ExtRespSet Niet ingesteld
ExtCmdResult Niet ingesteld
ExtError Niet ingesteld
ExtResp_0-15 Niet ingesteld
ExtResp_16-31 Niet ingesteld
ExtResp_32-47 Niet ingesteld
ExtResp_48-63 Niet ingesteld
ExtResp_64-79 Niet ingesteld
ExtResp_80-95 Niet ingesteld
ExtResp_96-111 Niet ingesteld
ExtResp_112-127 Niet ingesteld

(*1) Hieronder staat het verband tussen de uitgangen Error, SError en Warning en de betreffende status-/foutnummers.

Naam uitgangsfunctie Foutnummers
Error 1000–8999
SError 9000–9999
Warning 410–999

Voor details over statusnummers/foutnummers, raadpleeg de volgende handleiding.
"Lijst van statuscodes/foutcodes"

(*2) EStopOn wordt niet aanbevolen omdat de uitgangen voor de noodstopstatus en de uitschakelstatus van de Controller niet overeenkomen. Wijs EStopOff toe om de noodstopstatus uit te voeren.

(*3) Gebruik de volgende signalen niet voor functies die verband houden met de veiligheid. Deze signalen voldoen niet aan Cat 3&PLd.
EStopOn, EStopOff, TeachMode, EnableOn

(*4) In de door SelRobot geselecteerde condities wordt de volgende uitvoer geproduceerd.

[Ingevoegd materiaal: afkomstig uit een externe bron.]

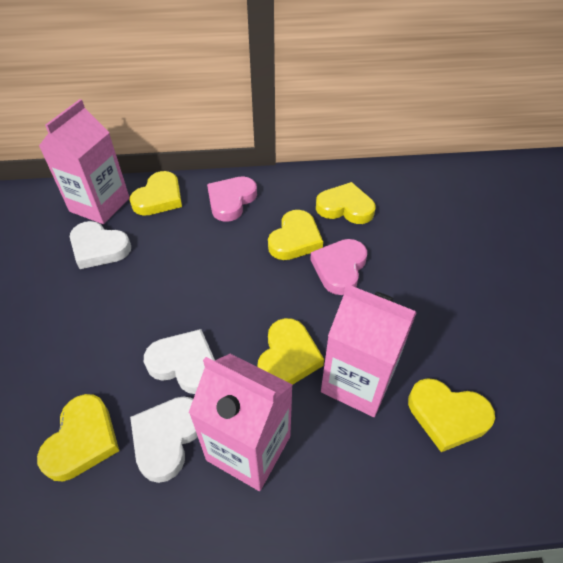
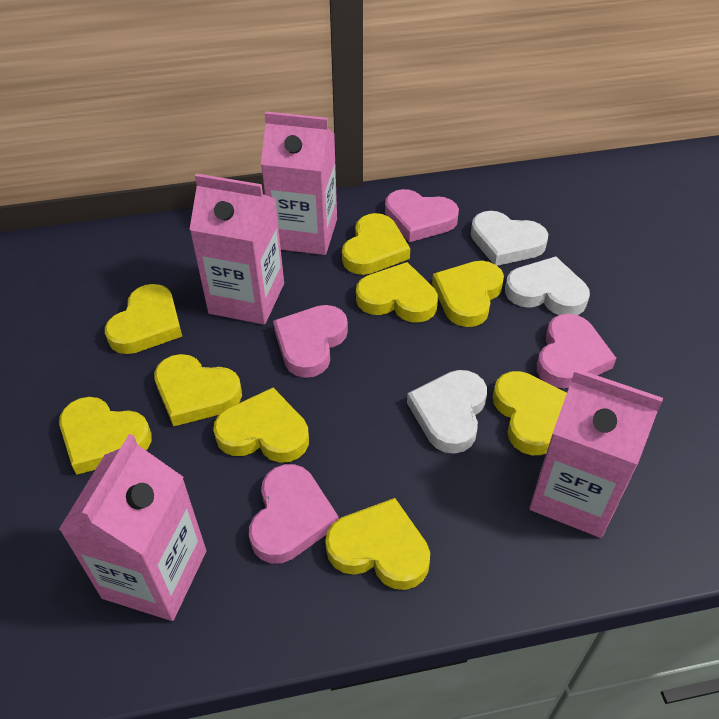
pink carton: 3 -> 4
pink heart: 2 -> 4
yellow heart: 6 -> 9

Wacht na het schakelen van de condities door SelRobot 40 ms voordat de data wordt ingevoerd.

Functienaam Status van SelRobot1-SelRobot16 bij SelRobot-ingang
0: Selecteert alle robots 1 tot 16: Selecteert het robotnummer
MotorsOn AAN wanneer de motor van een van de robots aan staat AAN wanneer de motor van de geselecteerde robot aan staat
AtHome AAN wanneer alle robots in de thuispositie staan AAN wanneer de geselecteerde robot in de thuispositie staat
PowerHigh AAN wanneer een van de robots in de vermogensmodus High staat AAN wanneer de geselecteerde robot in de vermogensmodus High staat
MCalReqd AAN wanneer een van de robots MCal niet heeft uitgevoerd AAN wanneer de geselecteerde robot MCal niet heeft uitgevoerd

(*5) Voert met de 6 bits van "CurrProg1, 2, 4, 8, 16, 32" het nummer uit van de functie die nu wordt uitgevoerd of die als laatste werd uitgevoerd.

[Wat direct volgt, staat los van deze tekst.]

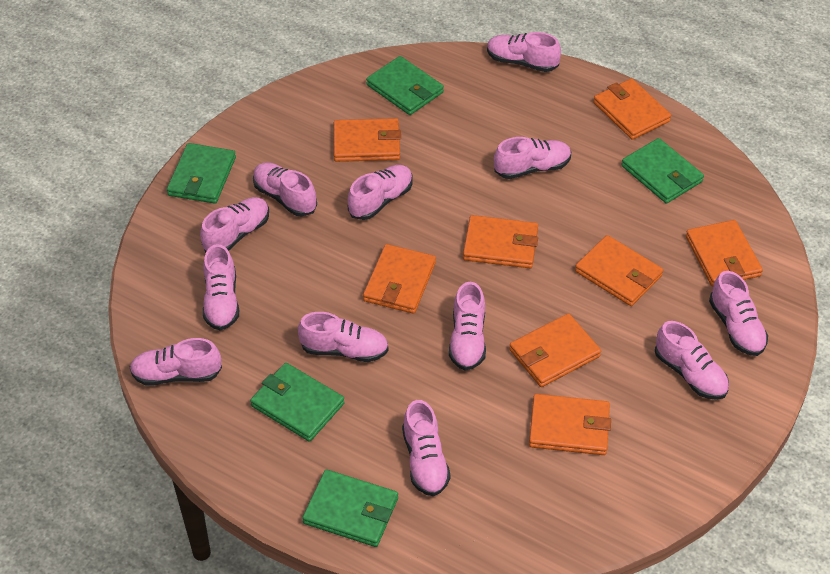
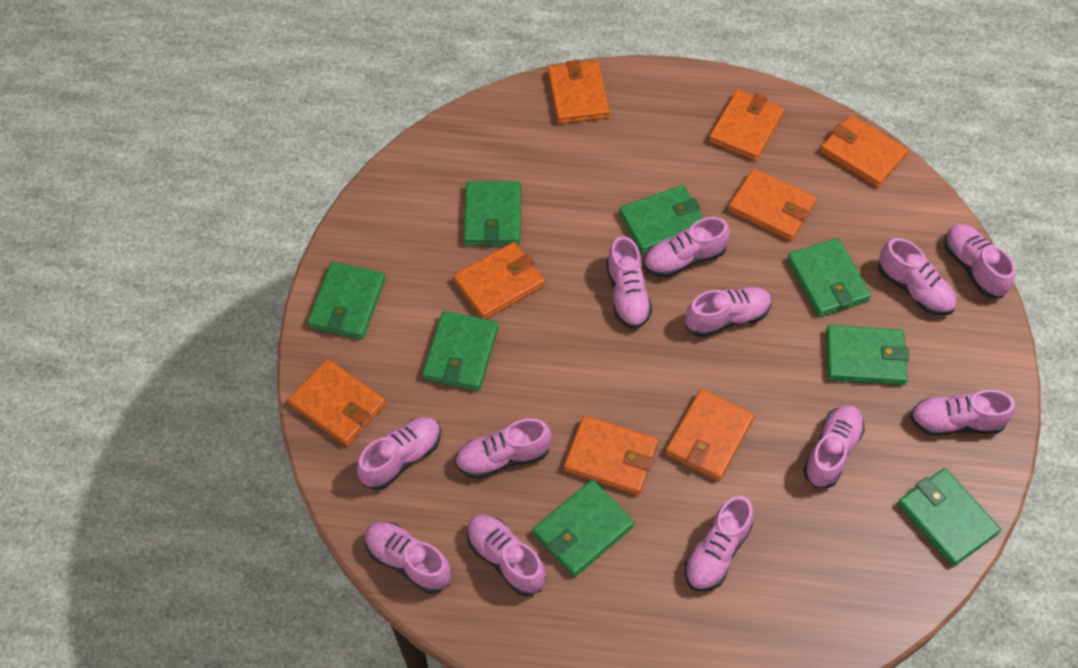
green wallet: 5 -> 8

Functienaam CurrProg1 CurrProg2 CurrProg4 CurrProg8 CurrProg16 CurrProg32
Main 0 0 0 0 0 0
Main1 1 0 0 0 0 0
Main2 0 1 0 0 0 0
Main3 1 1 0 0 0 0
:
Main60 0 0 1 1 1 1
Main61 1 0 1 1 1 1
Main62 0 1 1 1 1 1
Main63 1 1 1 1 1 1

0 = UIT, 1 = AAN

(*6) In de volgende twee gevallen kan externe invoer worden geaccepteerd:

  • In automatische bedrijfsmodus en het bedieningsapparaat is extern
  • In programmeermodus en externe I/O is ingeschakeld

(*7) Voor details, raadpleeg de volgende handleiding of de online Help.
"Epson RC+ Naslaginformatie over de programmeertaal - Box"

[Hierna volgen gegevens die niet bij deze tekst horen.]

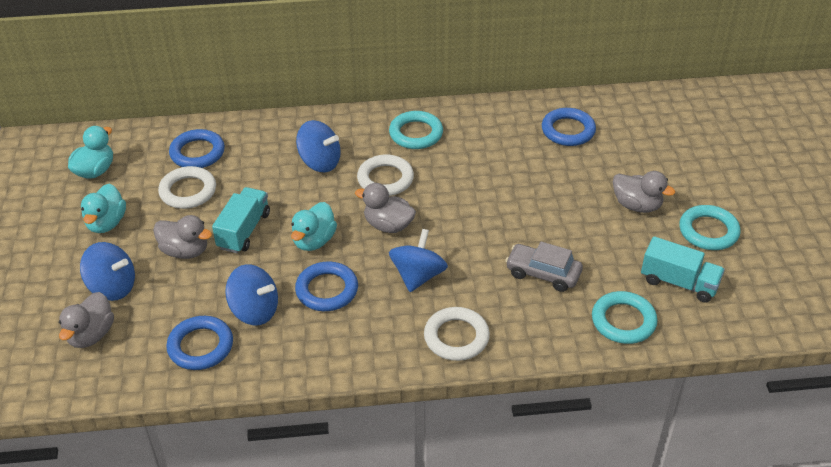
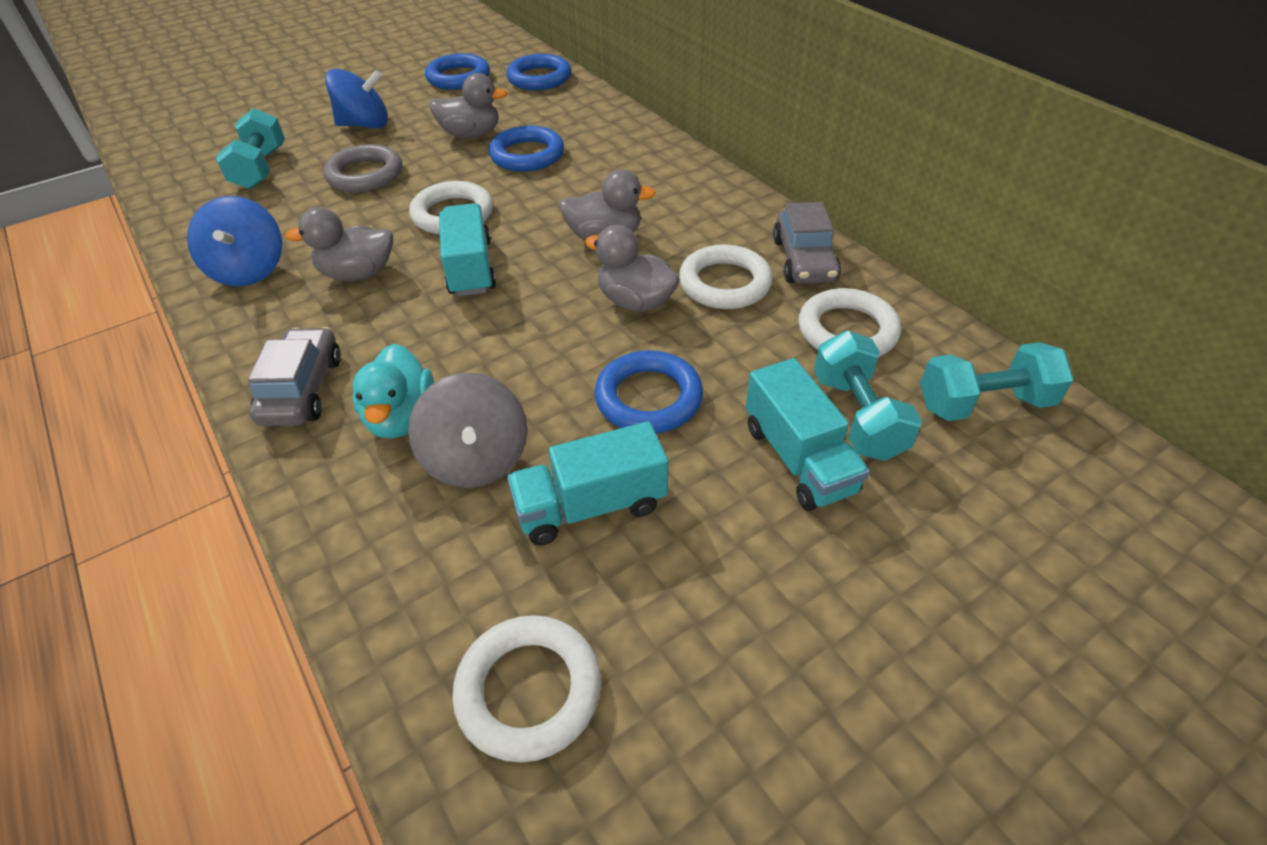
blue spinning top: 4 -> 2
grey car: 1 -> 2
grey ring: 0 -> 1
grey spinning top: 0 -> 1
turquoise duck: 3 -> 1
turquoise dumbbell: 0 -> 3
turquoise ring: 3 -> 0
turquoise truck: 2 -> 3
white ring: 3 -> 4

(*8) Voor details, raadpleeg de volgende handleiding of de online Help.
"Epson RC+ Naslaginformatie over de programmeertaal - Plane"

(*9) Dit gaat AAN wanneer er informatie over het controlleralarm of robotalarm aanwezig is.

(*10) Het optreden van het batterijalarm en smeervetalarm wordt in cycli van vijf minuten gecontroleerd. Het tijdstip van de uitvoer is dus niet hetzelfde als het tijdstip waarop het controlleralarm optreedt.
De uitvoer kan tot vijf minuten na het optreden van het controlleralarm plaatsvinden.
Alarm gaat aan wanneer het batterijalarm of smeervetalarm van de Controller of de Manipulator optreedt wanneer "Maintenance" ingeschakeld is. Voor details over onderhoud, raadpleeg het volgende gedeelte.
De alarmfunctie

(*11) Voor de te smeren locaties, raadpleeg de volgende handleiding.
"Handleiding van de Manipulator"

(*12) Als SelRobot1, SelRobot2, SelRobot4, SelRobot8 of SelRobot16 is ingesteld, wordt informatie over de geselecteerde robot uitgevoerd. Als niets is ingesteld, wordt informatie over robot 1 uitgevoerd.

(*13) De waarde wordt in Real-indeling uitgevoerd.

(*14) De totale ratio van de gebruikerstaken wordt uitgevoerd. Voor de CPU-belasting, zie Taakbeheer.